The third rule involves the Hospital Outpatient Department Prospective Payment System (OPPS). The proposed rule would allow CMS to bundle both clinical laboratory tests and pathology services into the payments the agency makes to hospital outpatient departments. This is causing great concern because of fears that CMS will not use a transparent process and will not engage the industry as it proceeds to establish the prices of the bundles for individual outpatient services.

In this issue of THE DARK REPORT, we provide you a clearer picture of these proposed new rules and the negative financial impact they may have if implemented as currently written.

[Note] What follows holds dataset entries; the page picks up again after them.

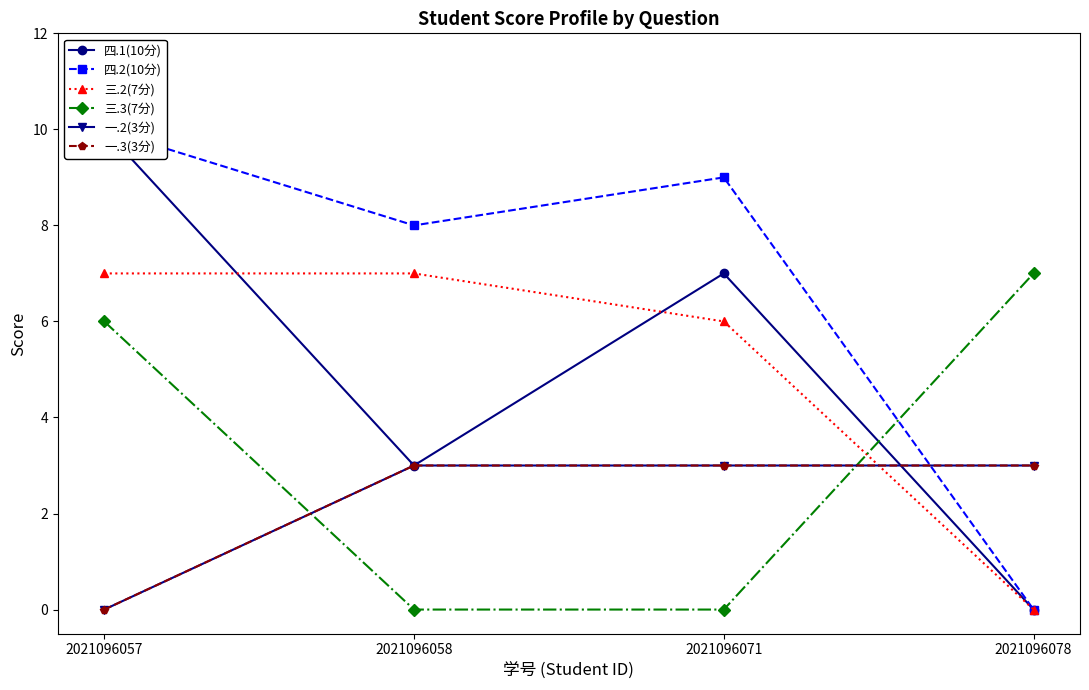

Is it true that 三.3(7分) equals 10 at 2021096057?

False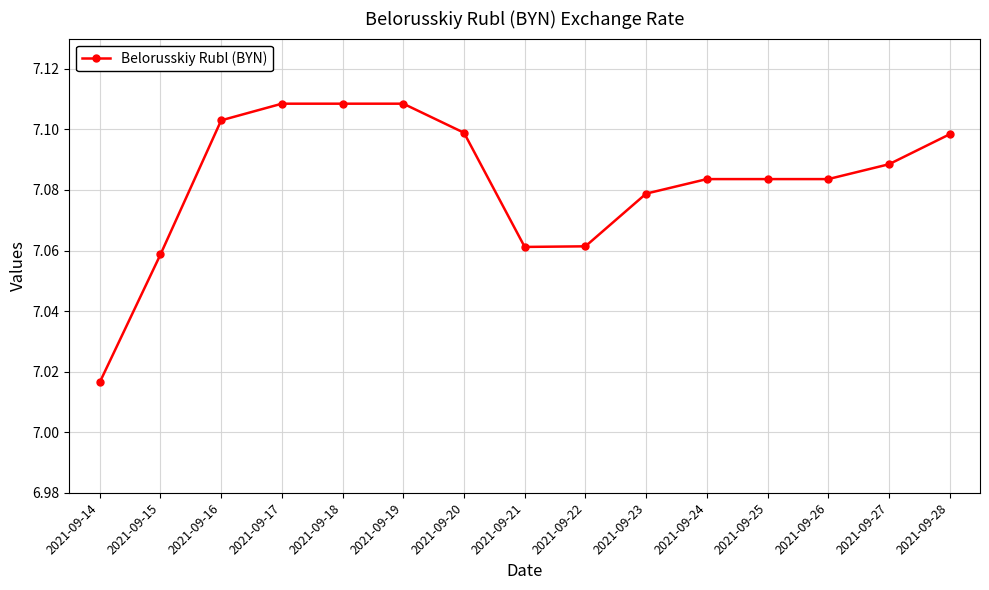

What is the ratio of the value at 2021-09-14 to the value at 2021-09-19?

1.0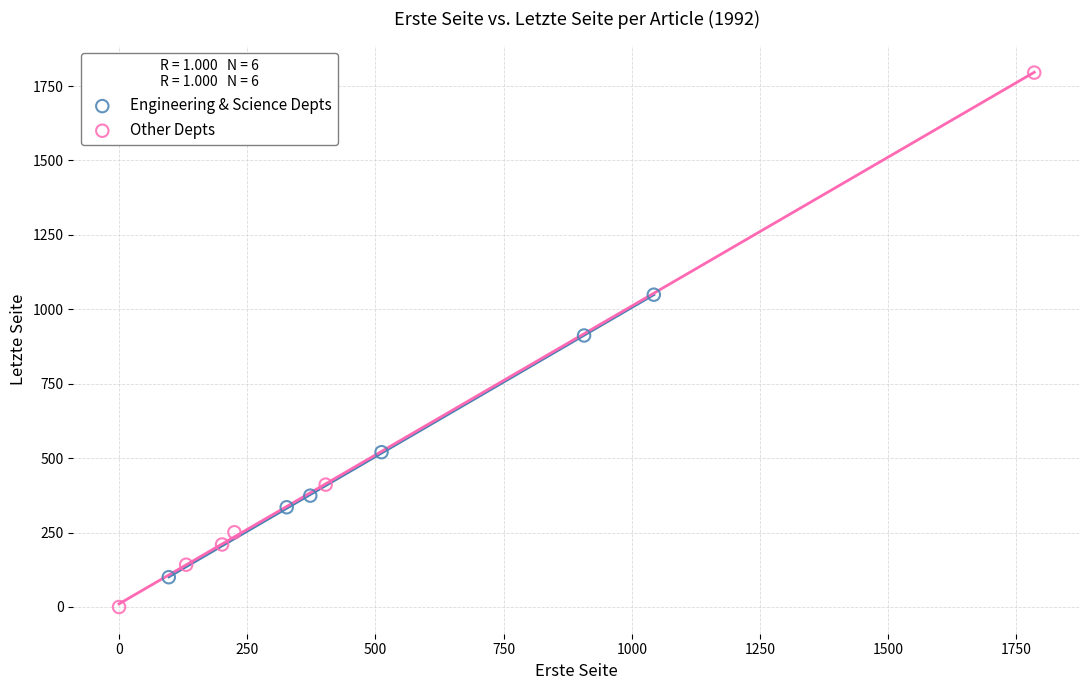

Which series contains the lowest Y value?

Other Depts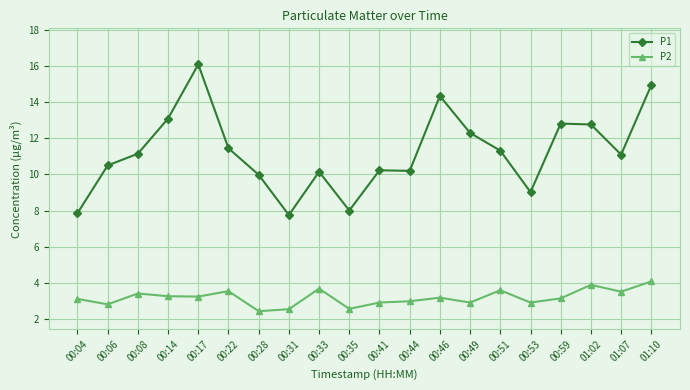

True or false: P2 has a value of 3.2 at 00:14.

True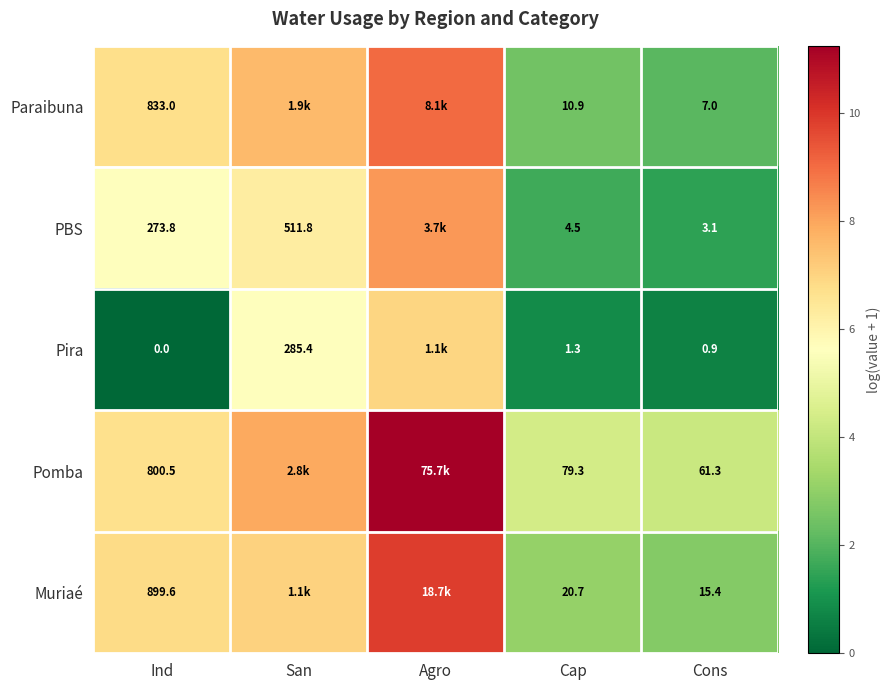

Is the value of PBS at Ind greater than the value of Pira at Cap?

Yes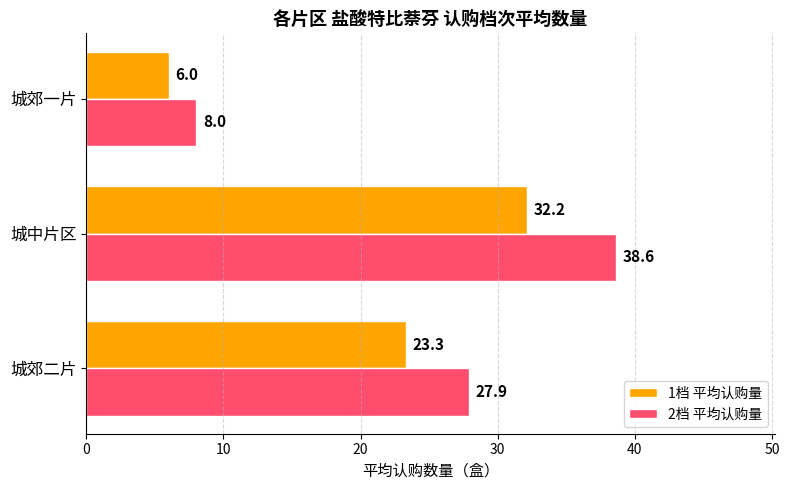

True or false: 2档 平均认购量 has a value of 16.1 at 城中片区.

False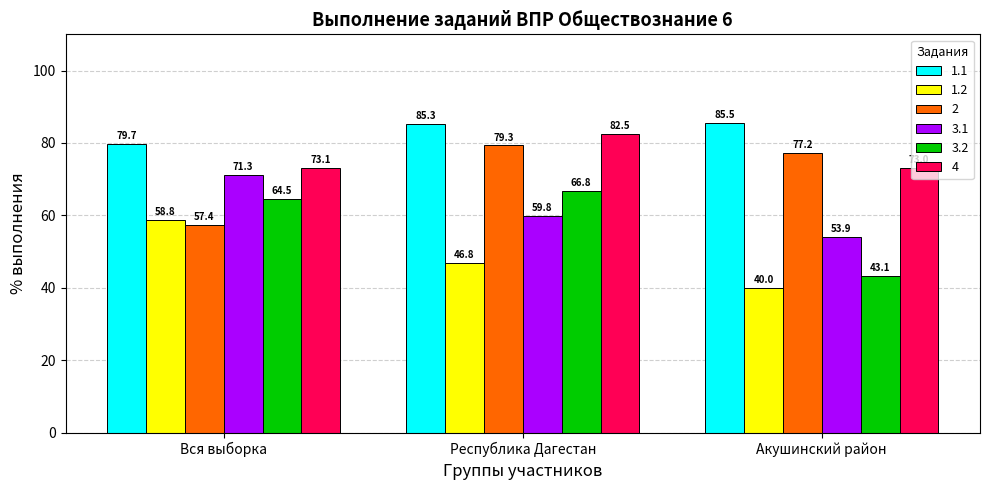

What is the label of the 3rd bar from the left?

Акушинский район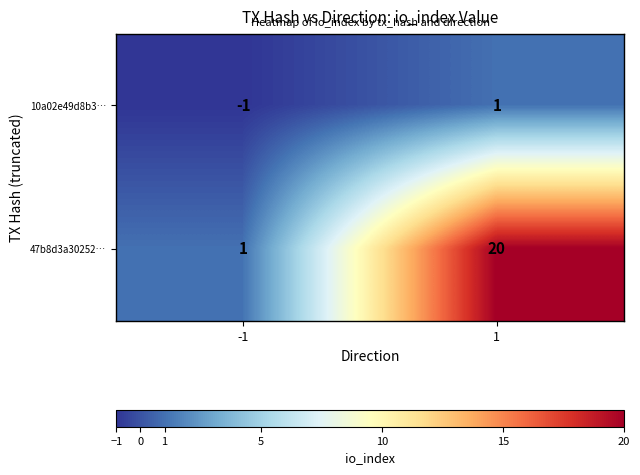

Read the 47b8d3a30252… value at 1.

20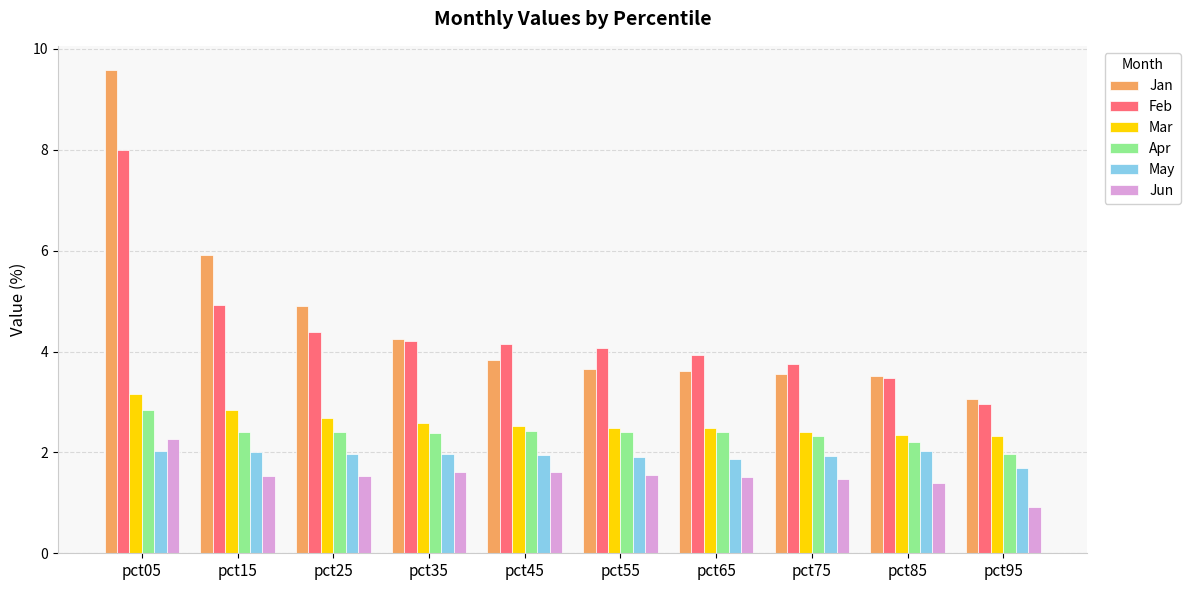

What is the minimum value for Jun?

0.9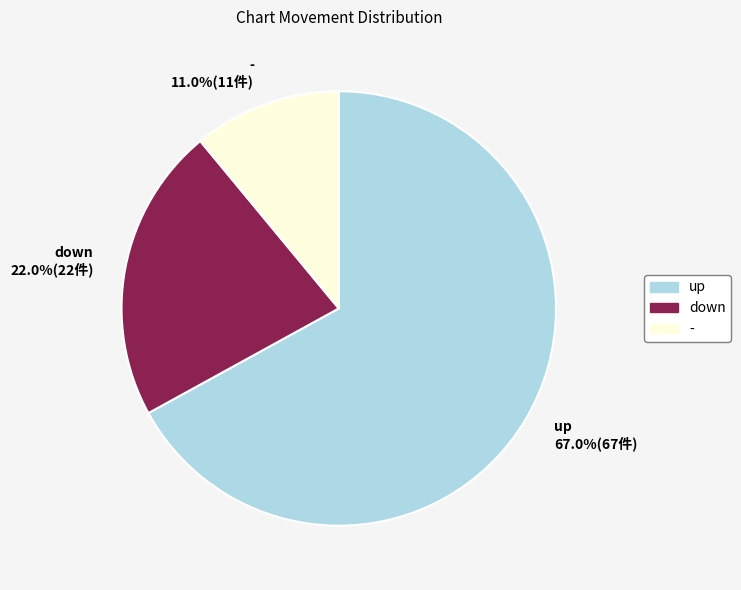

To the nearest percent, what is the combined percentage of up and down?

89%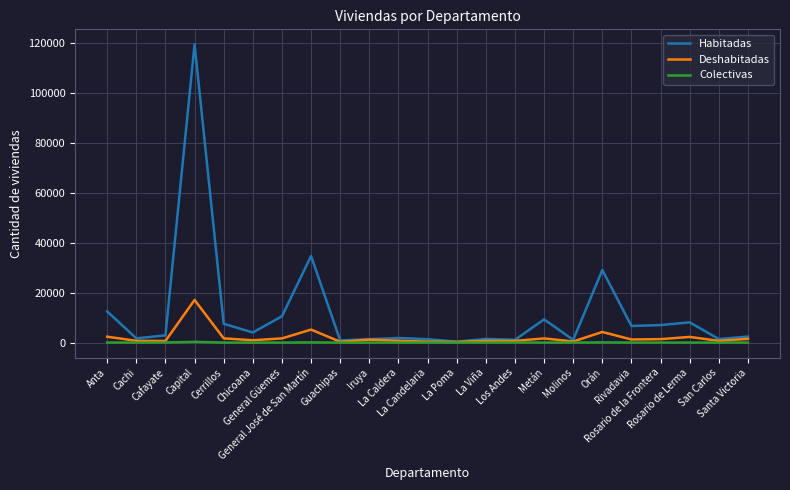

List the series in order of their peak value, lowest first.

Colectivas, Deshabitadas, Habitadas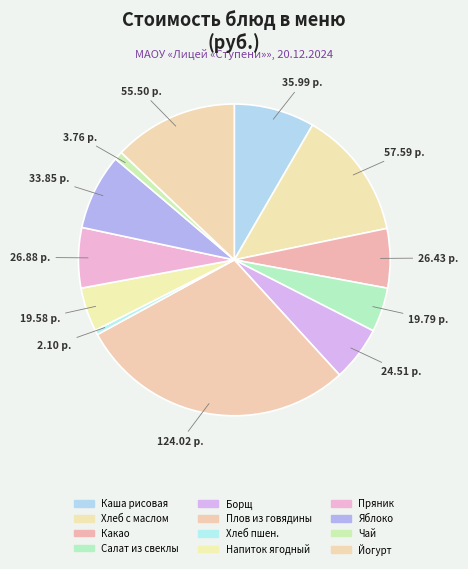

How many slices are in this pie chart?

12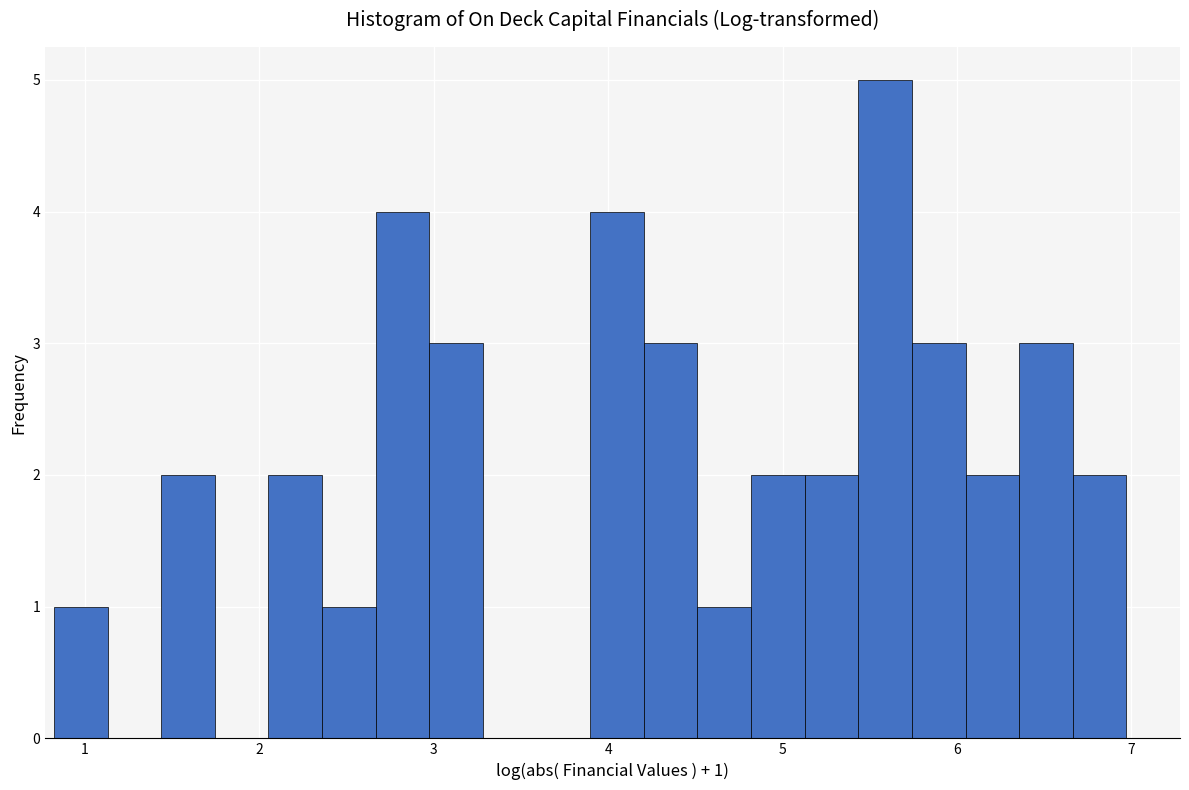

Read against the x-axis, roughly where is the centre of the tallest bar?

5.6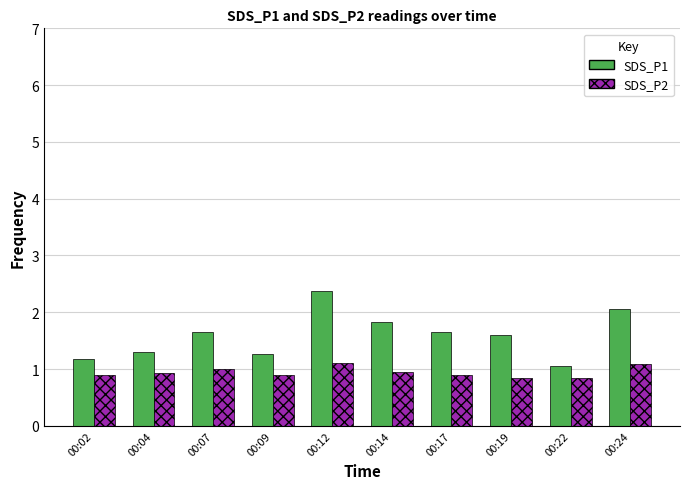

At how many categories does at least one series exceed 0?

10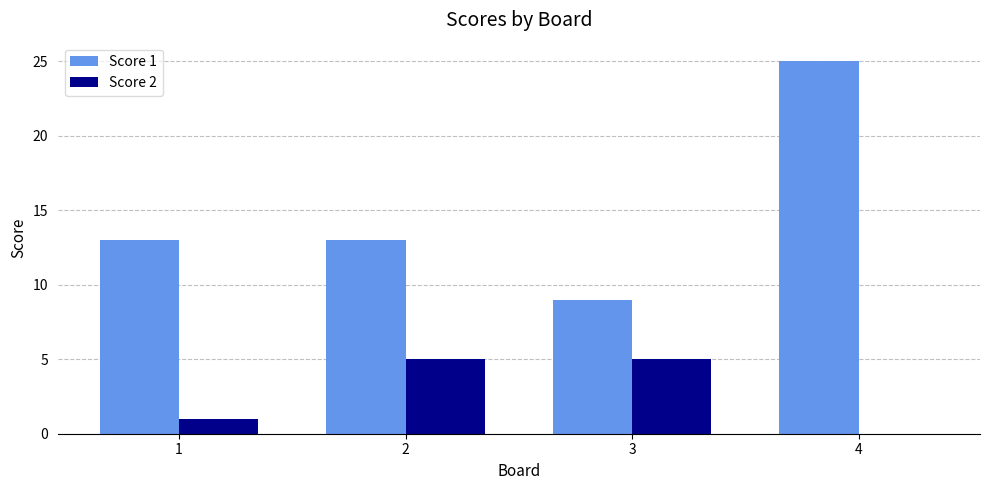

What value does the Score 2 series have at 2?

5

In particular, the fact that these actions by CMS may be a challenge to the authority of Congress and its power to establish the budgets for the Medicare program—including Part B clinical lab test fees—is something that you will not read anywhere else.

Further, this information is actionable business intelligence you can use. Whether you decide to become more involved in your lab association, college or society; or whether you decide its time to contact your elected officials in Congress, the insights and analyses provided on the pages that follow can help you make your points with clarity and vigor.

What comes next is anyone’s guess. CMS closed the comment period on the proposed rules last Friday. In coming weeks, there is certain to be intense discussions in Washington involving Medicare officials and lab and pathology leaders. Not until CMS publishes its final rules for 2014 in early November will anyone know if these unprecedented proposals will take effect on January 1, 2014.